“Keep it,” said Troy viciously. “We just want you out of our lives.”
“That was my intention,” said Savannah. She stood and picked up her handbag, the new one Joy had bought for her with the crossover strap. “I mean, to get out of your lives. This was only ever temporary.”
She sounded like she was trying not to cry, and Joy knew perfectly well that it could be fake emotion, or someone else’s emotion she was channeling for her own purposes, but her heart still broke for her.
Only ever temporary. Was that the way this child lived her whole life? This child who had been starving in their midst and they’d shouted at her, ignored her, refused to help her. Joy remembered how she’d slammed the laundry door with her foot. She couldn’t see the child’s face in her memory, just the outline of a little girl, her features a blur, but she could certainly remember the savagery with which she’d slammed the door in a child’s face.
They hadn’t known she was hungry. How could they have known? But Joy prided herself on being observant. She wanted to go back in time and do all the things the sort of person she thought she was would have done: feed the kid, listen to her, rescue her from her awful childhood.
“Well,” said Joy. “You don’t need to go right away—”
“Mum,” said Brooke. “I think she probably does need to go right away.”
“Yep,” said Savannah. She looked at Joy’s children. “It’s been a blast, guys.”
“Where will you go?” asked Amy.
“She’s fine,” said Troy abruptly. “She’s got money.”
“I am fine,” said Savannah. “I’ll be back at some point to pick up my stuff.” She smiled radiantly at Joy, and now she was a dinner-party guest taking her leave. “Thank you so much for your hospitality.”
“It’s been my pleasure,” said Joy automatically, but truthfully, because up until tonight it had been her pleasure. Her absolute pleasure.
For an excruciating moment they all held their positions, as if they were actors in a terrible theater production and someone had forgotten their lines.
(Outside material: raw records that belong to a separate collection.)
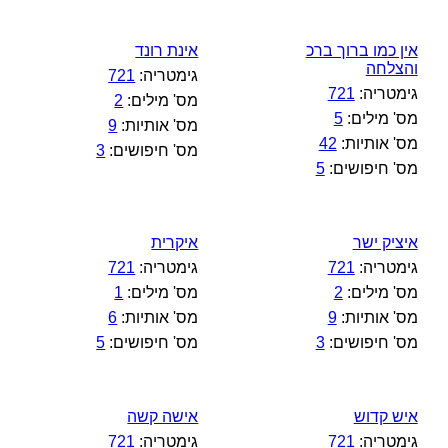
אין כמו ברוך ברכ
אינת רונד
והצלחה
גימטריה:
721
גימטריה:
721
מס' מילים:
2
מס' מילים:
5
מס' אותיות:
9
מס' אותיות:
42
מס' חיפושים:
3
מס' חיפושים:
5
איציק ישר
איקרית
גימטריה:
721
גימטריה:
721
מס' מילים:
2
מס' מילים:
1
מס' אותיות:
9
מס' אותיות:
6
מס' חיפושים:
3
מס' חיפושים:
5
איש קדוש
אישה קשה
גימטריה:
721
גימטריה:
721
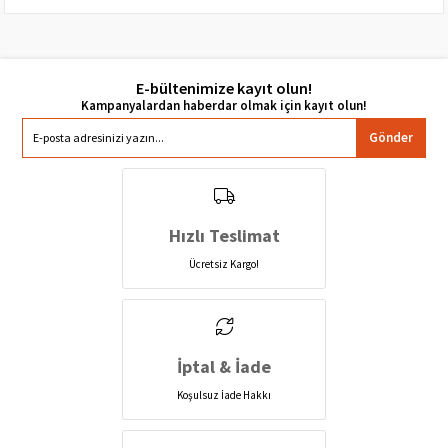
E-bültenimize kayıt olun!
Gönder
Hızlı Teslimat
Ücretsiz Kargo!
İptal & İade
Koşulsuz İade Hakkı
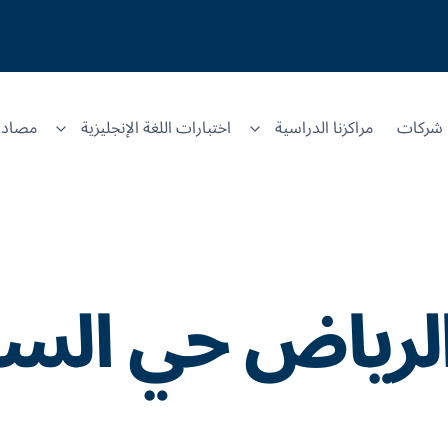
شركات
مراكزنا الدراسية
اختبارات اللغة الإنجليزية
مصادر
لرياض حي السو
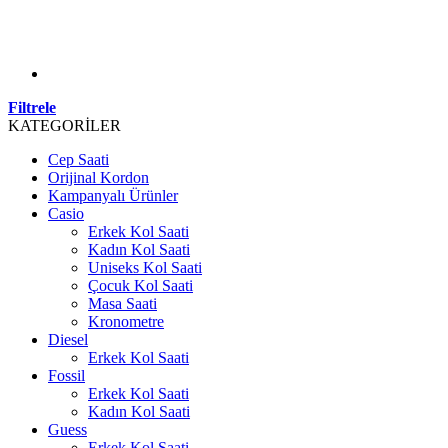
Filtrele
KATEGORİLER
Cep Saati
Orijinal Kordon
Kampanyalı Ürünler
Casio
Erkek Kol Saati
Kadın Kol Saati
Uniseks Kol Saati
Çocuk Kol Saati
Masa Saati
Kronometre
Diesel
Erkek Kol Saati
Fossil
Erkek Kol Saati
Kadın Kol Saati
Guess
Erkek Kol Saati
Joy wouldn’t have been surprised to hear an audience member cough.
‘“I’m very sorry,” said Savannah suddenly, her eyes bright with unshed tears. Joy would never know if they were real or fake, if she truly was or wasn’t sorry, because Savannah suddenly patted the side of her handbag decisively, drew herself up, and left the room, left the house, exit stage left, just like Stan. She disappeared into the dark night from where she’d first come.
Chapter 47
NOW
“That was the last time I saw Savannah,” said Troy Delaney.
“Did she return the money?” asked Christina.
Detective Inspector Christina Khoury was in what her mother would describe as a “tetchy” mood.
She didn’t have a body like she’d thought she’d had the day before. The call had come through almost immediately: Not yours. Skeletal remains.
This woman had died at least thirty years previously, back when Christina was a child, trying to decide whether she wanted to be a police officer or a marine biologist when she grew up, and why had she not stuck with marine biology? She could have been floating about looking at starfish right now.
Furthermore, a member of Joy Delaney’s tennis club, a Fiona Reid, had just called in with the wonderful news that she’d seen Joy, yesterday afternoon, getting off the train at Central, looking as hale and healthy as could be, although sadly she hadn’t seemed to hear her name when Fiona called out to her.
Because it wasn’t her, you fool, thought Christina.
Meanwhile a psychic had just gone public with the news that her feeling was that Joy was alive, but being held captive, somewhere near water, or possibly in the desert.
Christina did still have her motive. Joy Delaney’s hairdresser, Narelle Longford, had contacted police the moment she heard about yesterday’s discovery of the body, and she had shared all the information that her client had ever shared with her, including the story of a decades-old secret, revealed last year by their young houseguest, who was not in fact a random stranger at all.
Stan’s children had shared precisely none of this with Christina. They knew it made their father look bad and had chosen to say nothing up until now.
Christina studied Joy Delaney’s second son, a good-looking man buffed by money and success, no doubt adored by his mother, but a man who had fallen with absurd ease for a young woman’s blackmail.
She and Ethan were talking to him in his luxury apartment. The blindingly beautiful views from the huge windows were an irritation, like distractingly loud music. She found herself wanting to say, “Can’t you turn that down a notch?”
“She actually did return the money,” said Troy. “She sent me a check in t
he post. I tore it up. Never banked it.” He shifted slightly in his chair, which looked spindly and cheap to Christina, like an office chair from the 1950s, but which was apparently something to be impressed by, according to Ethan, who had asked Troy if it was a genuine something-or-other and it was a genuine something-or-other. Why even bother asking? Troy was the sort of guy who took pride in overpaying for everything. Even blackmail. “I suspect it would have bounced, but I don’t know that for sure.”